==== Data extracts ====

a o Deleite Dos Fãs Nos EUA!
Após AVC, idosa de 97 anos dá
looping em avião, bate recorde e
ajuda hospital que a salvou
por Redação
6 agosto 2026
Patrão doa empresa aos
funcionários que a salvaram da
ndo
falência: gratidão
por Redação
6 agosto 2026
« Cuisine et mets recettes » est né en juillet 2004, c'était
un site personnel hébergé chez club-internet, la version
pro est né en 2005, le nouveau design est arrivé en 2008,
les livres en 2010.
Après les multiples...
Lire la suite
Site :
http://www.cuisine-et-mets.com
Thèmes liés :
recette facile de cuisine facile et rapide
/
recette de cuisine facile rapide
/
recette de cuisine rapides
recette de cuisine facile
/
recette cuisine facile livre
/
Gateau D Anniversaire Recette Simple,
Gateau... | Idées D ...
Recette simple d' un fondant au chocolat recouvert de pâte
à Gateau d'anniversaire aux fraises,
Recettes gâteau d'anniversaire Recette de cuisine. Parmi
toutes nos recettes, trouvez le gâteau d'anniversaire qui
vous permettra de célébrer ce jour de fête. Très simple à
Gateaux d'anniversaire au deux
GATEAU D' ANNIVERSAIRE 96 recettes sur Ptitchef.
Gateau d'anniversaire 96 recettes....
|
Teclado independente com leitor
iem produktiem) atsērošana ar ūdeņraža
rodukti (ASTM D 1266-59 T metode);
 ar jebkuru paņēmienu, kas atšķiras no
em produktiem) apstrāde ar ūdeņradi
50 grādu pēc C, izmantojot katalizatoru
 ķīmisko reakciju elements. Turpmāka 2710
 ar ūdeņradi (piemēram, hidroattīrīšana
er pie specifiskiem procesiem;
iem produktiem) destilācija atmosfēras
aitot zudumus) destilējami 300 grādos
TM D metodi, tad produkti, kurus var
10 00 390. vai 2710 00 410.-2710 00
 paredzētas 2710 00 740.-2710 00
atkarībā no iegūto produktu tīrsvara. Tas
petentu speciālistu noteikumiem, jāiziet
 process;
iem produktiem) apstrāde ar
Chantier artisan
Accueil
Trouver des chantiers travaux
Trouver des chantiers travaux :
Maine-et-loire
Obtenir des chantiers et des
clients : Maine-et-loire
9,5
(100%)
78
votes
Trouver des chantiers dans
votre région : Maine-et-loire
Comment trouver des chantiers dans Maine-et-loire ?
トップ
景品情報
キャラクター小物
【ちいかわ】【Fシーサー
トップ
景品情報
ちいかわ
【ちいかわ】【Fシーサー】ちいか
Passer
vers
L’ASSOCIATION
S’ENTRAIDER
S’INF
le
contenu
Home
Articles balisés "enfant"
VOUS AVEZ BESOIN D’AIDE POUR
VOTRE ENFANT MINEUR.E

====

Give back each entry above precisely as it was written.

Written solution:
a o Deleite Dos Fãs Nos EUA!
Após AVC, idosa de 97 anos dá
looping em avião, bate recorde e
ajuda hospital que a salvou
por Redação
6 agosto 2026
Patrão doa empresa aos
funcionários que a salvaram da
ndo
falência: gratidão
por Redação
6 agosto 2026
« Cuisine et mets recettes » est né en juillet 2004, c'était
un site personnel hébergé chez club-internet, la version
pro est né en 2005, le nouveau design est arrivé en 2008,
les livres en 2010.
Après les multiples...
Lire la suite
Site :
http://www.cuisine-et-mets.com
Thèmes liés :
recette facile de cuisine facile et rapide
/
recette de cuisine facile rapide
/
recette de cuisine rapides
recette de cuisine facile
/
recette cuisine facile livre
/
Gateau D Anniversaire Recette Simple,
Gateau... | Idées D ...
Recette simple d' un fondant au chocolat recouvert de pâte
à Gateau d'anniversaire aux fraises,
Recettes gâteau d'anniversaire Recette de cuisine. Parmi
toutes nos recettes, trouvez le gâteau d'anniversaire qui
vous permettra de célébrer ce jour de fête. Très simple à
Gateaux d'anniversaire au deux
GATEAU D' ANNIVERSAIRE 96 recettes sur Ptitchef.
Gateau d'anniversaire 96 recettes....
|
Teclado independente com leitor
iem produktiem) atsērošana ar ūdeņraža
rodukti (ASTM D 1266-59 T metode);
 ar jebkuru paņēmienu, kas atšķiras no
em produktiem) apstrāde ar ūdeņradi
50 grādu pēc C, izmantojot katalizatoru
 ķīmisko reakciju elements. Turpmāka 2710
 ar ūdeņradi (piemēram, hidroattīrīšana
er pie specifiskiem procesiem;
iem produktiem) destilācija atmosfēras
aitot zudumus) destilējami 300 grādos
TM D metodi, tad produkti, kurus var
10 00 390. vai 2710 00 410.-2710 00
 paredzētas 2710 00 740.-2710 00
atkarībā no iegūto produktu tīrsvara. Tas
petentu speciālistu noteikumiem, jāiziet
 process;
iem produktiem) apstrāde ar
Chantier artisan
Accueil
Trouver des chantiers travaux
Trouver des chantiers travaux :
Maine-et-loire
Obtenir des chantiers et des
clients : Maine-et-loire
9,5
(100%)
78
votes
Trouver des chantiers dans
votre région : Maine-et-loire
Comment trouver des chantiers dans Maine-et-loire ?
トップ
景品情報
キャラクター小物
【ちいかわ】【Fシーサー
トップ
景品情報
ちいかわ
【ちいかわ】【Fシーサー】ちいか
Passer
vers
L’ASSOCIATION
S’ENTRAIDER
S’INF
le
contenu
Home
Articles balisés "enfant"
VOUS AVEZ BESOIN D’AIDE POUR
VOTRE ENFANT MINEUR.E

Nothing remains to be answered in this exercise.